Conventional wisdom says that workaholics are tight-lipped, grim, driven personalities who can’t pull themselves away from work until they collapse from burnout. New research says it ain’t necessarily so.
Enter the concept of “engaged workaholics” — people who throw themselves into their work simply because they love it.
The concept sprung from the research of Wilmar Schaufeli, professor of work and organizational psychology at Utrecht University in the Netherlands.
The study was published in a recent issue of the Journal of Occupational Health Psychology.

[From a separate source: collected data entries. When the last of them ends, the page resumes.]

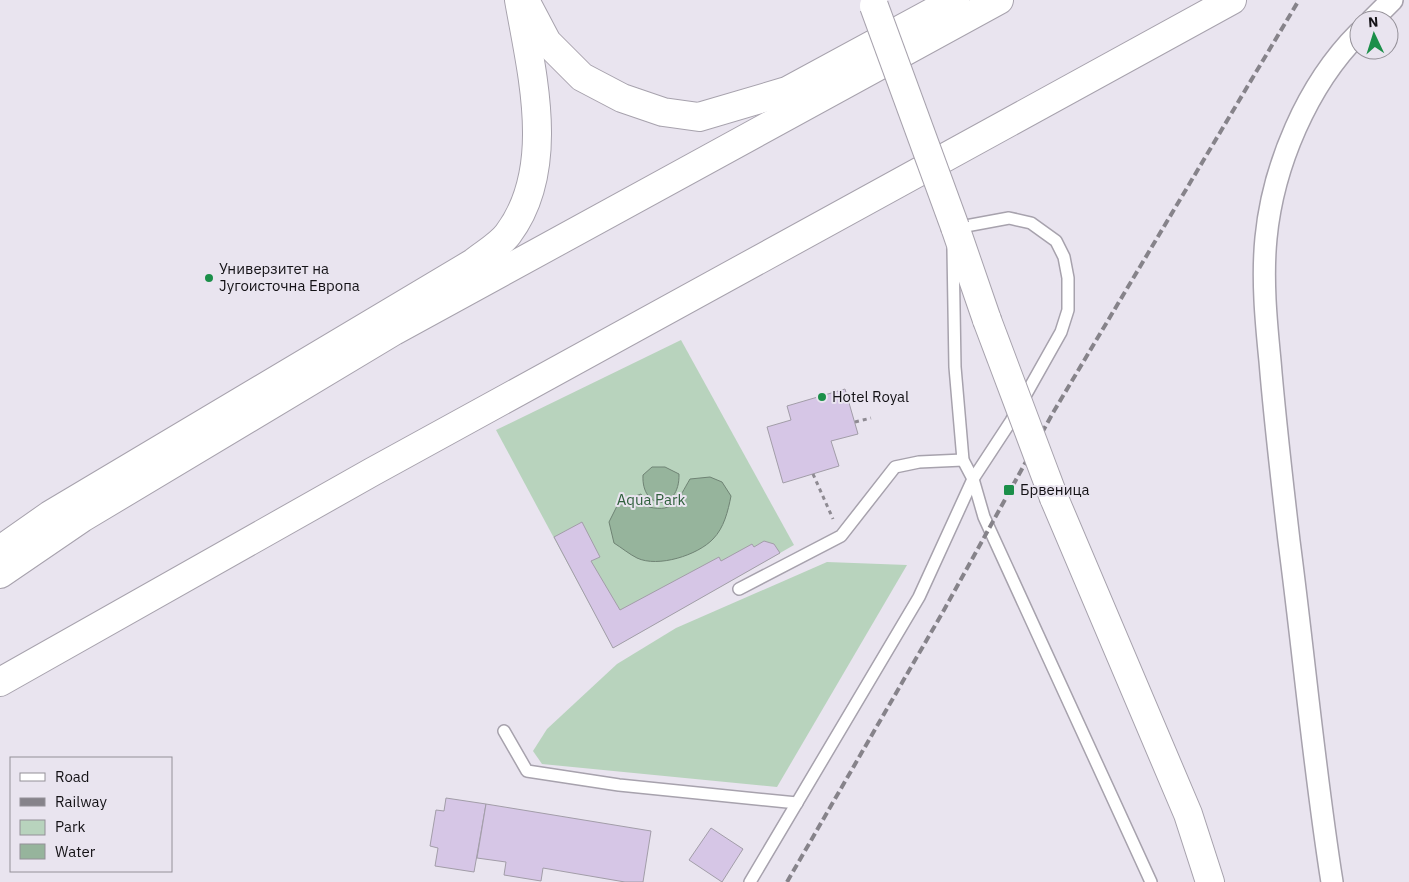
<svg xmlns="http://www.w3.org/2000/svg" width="1409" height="882" viewBox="0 0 1409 882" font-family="'IBM Plex Sans',sans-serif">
  <rect width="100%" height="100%" fill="#e9e4ef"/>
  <g fill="#b8d3bd">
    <path d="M681 340 794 545 613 648 496 430Z"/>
    <path d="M827 562 907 565 777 787 542 764 533 751 547 729 617 664 676 628Z"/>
  </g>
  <g fill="#96b49c" stroke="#6f8374">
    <path d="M652 467H665L679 474C680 512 641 511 643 475Z"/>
    <path d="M710 477 722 482 731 496C728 511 724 528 713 539 698 555 658 568 637 558 629 554 622 548 614 543L609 522 619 502 641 494 649 507C675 513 678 499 690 479Z"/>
  </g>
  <g fill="#d6c6e6" stroke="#a29da8">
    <path d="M845 389 858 434 831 441 839 466 783 483 767 427 791 420 787 406Z"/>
    <path d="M582 522 600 557 591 561 620 610 719 557 721 561 752 544 754 547 764 541 774 544 780 553 613 648 554 537Z"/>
    <path d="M446 798 486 804 474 872 435 866 438 848 430 846 436 810 444 811Z"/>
    <path d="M486 804 651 831 643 882H625L543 868 541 881 504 875 506 862 477 858Z"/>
    <path d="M711 828 743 849 722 882 689 860Z"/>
  </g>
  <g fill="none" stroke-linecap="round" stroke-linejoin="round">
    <g stroke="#a7a2ad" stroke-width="14">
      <g id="service">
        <path d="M953 249 955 367 963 460 973 479 984 517 1151 882"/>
        <path d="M739 589 841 536 895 467 919 462 963 460"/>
        <path d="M504 731 527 771 619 785 797 803"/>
        <path d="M750 882 919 597 973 479 1011 421 1061 332 1068 310V278L1064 257 1056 241 1031 223 1009 218 955 228"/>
      </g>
    </g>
    <g stroke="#a7a2ad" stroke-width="24">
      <g id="minor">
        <path d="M1372 20 1392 0"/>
        <path d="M1332 882C1314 769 1304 655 1289 541 1282 481 1275 422 1270 361 1266 321 1262 279 1266 238 1273 166 1307 85 1359 33"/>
      </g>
    </g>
    <g stroke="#a7a2ad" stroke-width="30">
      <g id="secondary">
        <path d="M955 227 987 320"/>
        <path d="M1054 498 1188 814 1210 882"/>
      </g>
    </g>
    <g stroke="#a7a2ad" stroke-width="30">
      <g id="trunk">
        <path d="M528 6 547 42 582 77 622 98 663 112 699 117 787 91 955 0"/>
        <path d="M0 550 50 515 473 263C484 254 500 245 508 234 557 169 532 74 519 0"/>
        <path d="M0 574 82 518 394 331 999 0"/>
        <path d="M0 682 372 472 1232 0"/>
      </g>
    </g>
    <g stroke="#8e8a92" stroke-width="3" stroke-dasharray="4 4" stroke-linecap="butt">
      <path d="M855 422 871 418"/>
      <path d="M813 474 833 519"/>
    </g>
    <use href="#service" stroke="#fff" stroke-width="11"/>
    <use href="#minor" stroke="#fff" stroke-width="21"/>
    <use href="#secondary" stroke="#fff" stroke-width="28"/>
    <use href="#trunk" stroke="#fff" stroke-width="28"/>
    <path stroke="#86838a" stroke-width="4" stroke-dasharray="8 4" stroke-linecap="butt" d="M787 882 944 610 1054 411 1299 0"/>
    <g stroke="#a7a2ad" stroke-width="30" stroke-linecap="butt">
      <g id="secondary-bridge">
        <path d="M874 6 955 227"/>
        <path d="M987 320 1054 498"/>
      </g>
    </g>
    <use href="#secondary-bridge" stroke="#fff" stroke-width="28"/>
  </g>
  <g fill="#1b8f49" stroke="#e9e4ef" stroke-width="2">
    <circle cx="209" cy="278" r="5"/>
    <circle cx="822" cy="397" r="5"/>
    <rect x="1003" y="484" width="12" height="12" rx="2.5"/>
  </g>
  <g text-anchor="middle" stroke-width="4" stroke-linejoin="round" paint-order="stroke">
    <g font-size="15" fill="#141216" stroke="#e9e4ef" text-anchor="start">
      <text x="219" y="274">Универзитет на<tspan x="219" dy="17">Југоисточна Европа</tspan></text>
      <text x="832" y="402">Hotel Royal</text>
      <text x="1020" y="495">Брвеница</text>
    </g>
    <g font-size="15" fill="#2f5f3c" stroke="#e9e4ef">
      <text x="651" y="505">Aqua Park</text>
    </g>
  </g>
  <rect x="10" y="757" width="162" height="115" fill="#e9e4ef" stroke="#949098"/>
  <rect x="20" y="773" width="25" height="8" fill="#ffffff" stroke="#949098"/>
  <text x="55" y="782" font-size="15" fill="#141216">Road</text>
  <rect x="20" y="798" width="25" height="8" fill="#86838a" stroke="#949098"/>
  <text x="55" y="807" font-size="15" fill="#141216">Railway</text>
  <rect x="20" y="820" width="25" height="15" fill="#b8d3bd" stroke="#949098"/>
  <text x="55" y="832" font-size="15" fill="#141216">Park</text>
  <rect x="20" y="844" width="25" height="15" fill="#96b49c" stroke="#949098"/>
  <text x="55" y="857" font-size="15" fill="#141216">Water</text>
  <g transform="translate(1374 35) rotate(356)"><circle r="24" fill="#e9e4ef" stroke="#949098"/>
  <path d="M0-4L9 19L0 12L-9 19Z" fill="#1b8f49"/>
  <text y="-8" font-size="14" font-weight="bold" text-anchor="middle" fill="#141216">N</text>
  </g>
</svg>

Schaufeli and his team studied a group of 1,246 Dutch workers and came up with four distinct categories of employees:
- the slackers
- engaged workers
- the classic workaholics, and
- engaged workaholics.
And guess what? The engaged workaholics — people who worked really hard because they loved their jobs — had far less burnout and stress issues than the workaholics who drove themselves for external reasons like prestige, pay and plain old guilt.
Schaufeli, quoted in a recent Los Angeles Times story, said that classic workaholics are “pushed” to their work; engaged workaholics are “pulled” to theirs.
“When a workaholic is not working, he feels guilty and restless,” Schafeli says in the Times story. “To avoid those negative feelings, he starts to work. This is totally different than when you work intensely because you like the job.”